Insistons. Les rares citoyens qui ont de bonnes lectures (tel "Maintenant") ont déjà conscience du scandale des responsabilités de l’armée et de l’État français au Rwanda. Nous avions beaucoup parlé, jusqu’à présent, des responsabilités historiques de la France - comment pendant des années l’État français a soutenu le régime d’abord criminel, puis génocidaire des tenants du Hutu Power.
Vient de paraître un rapport de Human Rights Watch Arms Project, une organisation américaine de défense des droits de l’homme, dont la branche en charge de l’Afrique avait dénoncé dès 1992 ce qui se passait au Rwanda. Ce rapport était à l’époque passé largement inaperçu en France bien qu’une représentante de Human Rights Watch avait demandé à être reçue à l’Élysée pour alerter les hautes autorités françaises sur le crime de grande ampleur dans lequel elles étaient en train de se compromettre. Hubert Védrine l’avait reçue poliment. Et lui avait répondu en substance : "Chère Madame, circulez, il n’y a rien à voir."
Ainsi l’Élysée, averti, confirmait qu’il n’entendait en rien changer le cours des choses. Le crime rwandais ressortait de la raison d’État et ce type de raison ne se remet pas facilement en question, même avec les meilleurs arguments du monde.
Le récent rapport de Human Rights Watch Arms Project est plus embêtant. Il est publié plus de un an après le génocide. Il parle d’après - et de pendant - le génocide. Les responsabilités dénoncées dans ce rapport sont très actuelles. Donc doublement scandaleuses.
C’est après le génocide que l’armée française a protégé - et continue à protéger - un ensemble de gens passibles de condamnations pour crimes contre l’humanité. Appelle-t-on cela "recel de malfaiteurs" à ce stade ? Je crains que la terminologie juridique manque de mots pour de telles obscénités.
Ma foi, ceci ne serait pas bien grave si ne s’y ajoutait tout ce qui est décrit en détail dans ce rapport : l’aide apportée jusqu’à aujourd’hui aux troupes du Hutu Power pour continuer leurs activités criminelles. L’armée française les entraîne en République centrafricaine afin, entre autres, de déstabiliser le Burundi. L’autre objectif de nos stratèges à la manque, c’est la "reconquête" du Rwanda. Le tout trouve réconfort dans les bras du général Mobutu, qui n’a pas encore réussi à exterminer son peuple, mais qui, avec notre aide, peut encore faire du mal pendant longtemps.
Un tribunal international est en train de se mettre sur pied en Tanzanie pour juger les responsables du génocide rwandais.

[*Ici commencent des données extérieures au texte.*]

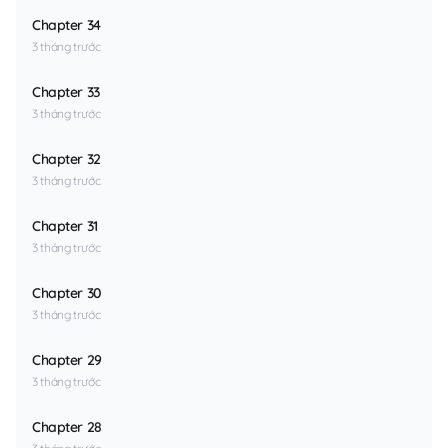
Chapter 34
3 tháng trước
Chapter 33
3 tháng trước
Chapter 32
3 tháng trước
Chapter 31
3 tháng trước
Chapter 30
3 tháng trước
Chapter 29
3 tháng trước
Chapter 28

Nous pouvons compter sur la diplomatie française pour entraver autant que faire se peut la marche de cette justice-là.
Mais d’ores et déjà les criminels qui siègent au gouvernement, à l’Élysée (anciens comme nouveaux) et à l’état-major de nos armées, feraient bien de se méfier. Ils pourraient encore tenter de plaider les "circonstances atténuantes" quant à leurs crimes passés - ils ont pu faire une "erreur", un peu lourde, soit, dans cette science à laquelle personne ne comprend rien, la "géopolitique".

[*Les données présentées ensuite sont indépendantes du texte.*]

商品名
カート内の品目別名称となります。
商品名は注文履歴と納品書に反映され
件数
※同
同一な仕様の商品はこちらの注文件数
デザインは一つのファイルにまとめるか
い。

Le tribunal aurait à apprécier, mais gageons qu’il ne lui serait pas interdit de céder à une certaine clémence. Les crimes qu’ils commettent aujourd’hui, par contre, ne pourront bénéficier d’aucun pardon. Avec chaque jour qui passe, la responsabilité de l’État français et la preuve de sa culpabilité s’alourdissent dangereusement. Le devoir des "patrons" de la politique africaine de la France est aujourd’hui de cesser toute assistance à l’organisation génocidaire hutue. Ils seraient de plus bien inspirés de participer à faire la lumière, y compris sur leurs propres responsabilités passées.
Monsieur Chirac, malgré ses extraordinaires compromissions personnelles dans le royaume de Françafrique, a eu la chance d’avoir été maire de Paris pendant que les assassins faisaient leur travail. Aujourd’hui, il a d’autres responsabilités. S’il ne veut pas finir dans un Nuremberg de l’an 2000, il doit dès aujourd’hui prendre en compte le rapport du 19 mai 1994 publié par Human Rights Watch.

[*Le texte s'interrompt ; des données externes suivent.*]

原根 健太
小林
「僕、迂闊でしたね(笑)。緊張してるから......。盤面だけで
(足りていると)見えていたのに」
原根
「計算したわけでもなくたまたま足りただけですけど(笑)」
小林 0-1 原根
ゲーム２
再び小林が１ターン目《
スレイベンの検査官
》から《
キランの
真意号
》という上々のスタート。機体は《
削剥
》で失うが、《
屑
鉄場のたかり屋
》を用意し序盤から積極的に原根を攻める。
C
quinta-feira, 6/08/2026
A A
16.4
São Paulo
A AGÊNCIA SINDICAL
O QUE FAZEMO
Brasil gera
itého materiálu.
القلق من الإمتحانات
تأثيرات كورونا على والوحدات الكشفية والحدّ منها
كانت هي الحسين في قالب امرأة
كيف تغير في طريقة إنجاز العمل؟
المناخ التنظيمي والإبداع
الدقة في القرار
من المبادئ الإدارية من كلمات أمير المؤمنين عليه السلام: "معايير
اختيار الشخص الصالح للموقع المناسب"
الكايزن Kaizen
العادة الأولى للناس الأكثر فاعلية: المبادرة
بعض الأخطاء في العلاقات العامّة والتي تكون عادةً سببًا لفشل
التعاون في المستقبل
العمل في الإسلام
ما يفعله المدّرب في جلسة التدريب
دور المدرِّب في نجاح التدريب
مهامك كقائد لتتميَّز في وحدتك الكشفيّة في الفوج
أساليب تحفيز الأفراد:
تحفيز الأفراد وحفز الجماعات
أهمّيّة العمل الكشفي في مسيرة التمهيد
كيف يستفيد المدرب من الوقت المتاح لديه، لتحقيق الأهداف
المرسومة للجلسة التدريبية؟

Le conseil vaut pour tous les hommes politiques de ce pays. Qu’ils se dépêchent, les députés et les partis, de monter à la tribune et de faire les déclarations qui s’imposent pour qu’on ne puisse pas à leur tour les considérer complices des cochonneries de l’armée française. Les militaires, eux aussi, feraient bien d’invoquer un droit de réserve sur cette opération en cours, absolument indéfendable aux yeux de l’humanité. Il sera trop tard demain pour dire "je ne savais pas" ou "j’ai obéi aux ordres".